:: Text provided ::
━━━━━━━━━━
It’s how you manage charges – not where you cap them..

an ill-fitting cap

We are to go through another consultation on how charges in workplace pension defaults should or shouldn’t be capped. The consultation will end in January, a window short enough to make the proposals we had yesterday a “fait accompli”. The issue is no longer about the charge cap but how costs and charges are managed to improve value for members.

At the time of the cap’s introduction, the governance of workplace pensions was patchy. We had no master trust assurance framework, IGCs or GAAs. We were absorbing the impact of the retail distribution review which was drove advisers away from workplace pensions and into wealth management. The pension charge cap nailed down the lid on third party distribution of workplace pensions and made it easier for employers to buy with confidence.

But since 2015, workplace pensions have developed much stronger governance . Weak master trusts have been bought out by stronger ones and a new breed of trusts , funded by insurers and consultants are competing for business on a much wider value proposition than the headline AMC.  Charges are being kept low because workplace pensions are being judged on outcomes, not promises.

The DWP’s charge cap consultation is entitled

Enabling investment in productive finance

It’s title suggests that the charge cap is pretty well an irrelevance, relative to the broader goals of the Johnson/Sunak investment big bang, the achievement of  ESG targets and the improvement of member outcomes.

We have not seen an attempt (yet) to require defaults to be managed as “productive finance” but there is urgency within the DWP, to ensure its regulator enforces compliance with a range of new reporting measures. These lead trustees to the conclusion that there is little alternative but to play to big Government’s agenda.

What this consultation is doing, is kicking away the argument that might be used against investment in private and illiquid markets, that such investments can generate spikes in fees to fund managers, intent on being rewarded to the maximum.

But that argument has been sidelined because trustees and their advisers now see their role as curbing the excesses of the fund managers packaging such investments and ensuring that they can see both what they are paying and what they are paying for.

At a conference yesterday afternoon we heard from governance supremo Sarah Wilson that “an absence of data is data”. In other words, managers who do not provide such information become “no go managers”, investments made by such managers which don’t provide proper reporting become “no go investments”. The implication for fund managers and for private companies is “If we don’t get a report, you don’t get our money”. That goes for equity and debt finance.

To a large extent, the new world of good governance makes the charge cap irrelevant. Transparent reporting at the most granular level enables trustees , advisers and scheme funders to manage investments on a value for money basis.
━━━━━━━━━━
(Extracted records)
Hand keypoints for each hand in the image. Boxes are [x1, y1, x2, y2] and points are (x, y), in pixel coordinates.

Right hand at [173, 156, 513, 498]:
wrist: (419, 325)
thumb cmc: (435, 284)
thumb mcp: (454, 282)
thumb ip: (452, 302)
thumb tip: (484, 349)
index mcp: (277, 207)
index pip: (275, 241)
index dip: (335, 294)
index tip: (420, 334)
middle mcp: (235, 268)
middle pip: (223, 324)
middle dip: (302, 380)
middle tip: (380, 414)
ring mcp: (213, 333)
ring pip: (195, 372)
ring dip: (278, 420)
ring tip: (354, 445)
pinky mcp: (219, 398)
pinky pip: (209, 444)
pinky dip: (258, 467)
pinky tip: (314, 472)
━━━━━━━━━━
:: Task instructions ::
Continue the article on the workplace pension charge cap, starting after its final sentence.

:: Output of the task ::
And we shouldn’t forget that the cap, as introduced by Steve Webb in 2015, has not been inclusive; the DWP’s consultation reminds us that it excluded

  • transaction costs (costs incurred as a result of buying, selling, lending or borrowing investments)
  • the amount of any costs incurred in complying with a court order, where the court order provides for the trustees or manager to recover those costs
  • charges in respect of pension sharing on divorce orders, permitted by regulations made under section 24 or 41 of the Welfare Reform and Pensions Act 1999
  • costs of winding up the pension scheme
  • costs solely associated with the provision of death benefits
  • costs solely attributed to holding physical assets, such as land or buildings

To these costs we can include the impact to members of the “single swinging price” at which units are bought and sold, which doesn’t just crystallize when money is drawn out of pensions but when units are bought and sold in a lifestyle matrix. Large well run schemes are able to mitigate such costs but many smaller workplace pension schemes can’t and don’t. Members can lose a heap of value through automatic switching , none of which is recorded within the charge cap.

So not only is the charge cap less important because of good governance, but it always has been a very loose control of the costs and charges paid by a member. In reality, the cap has been more of a deterrent than a governance tool and in deterring bad practice, it has done its job. But going forward, we are moving on. Value for Money now needs to be the measure by which we judge our pensions and price comparison is only one aspect of that.

If we have confidence in the governance of our workplace pensions, and I think we should have, we can kick away the scaffolding of the charge cap. Our default investment strategies do not need to be supported in this way, we have moved on.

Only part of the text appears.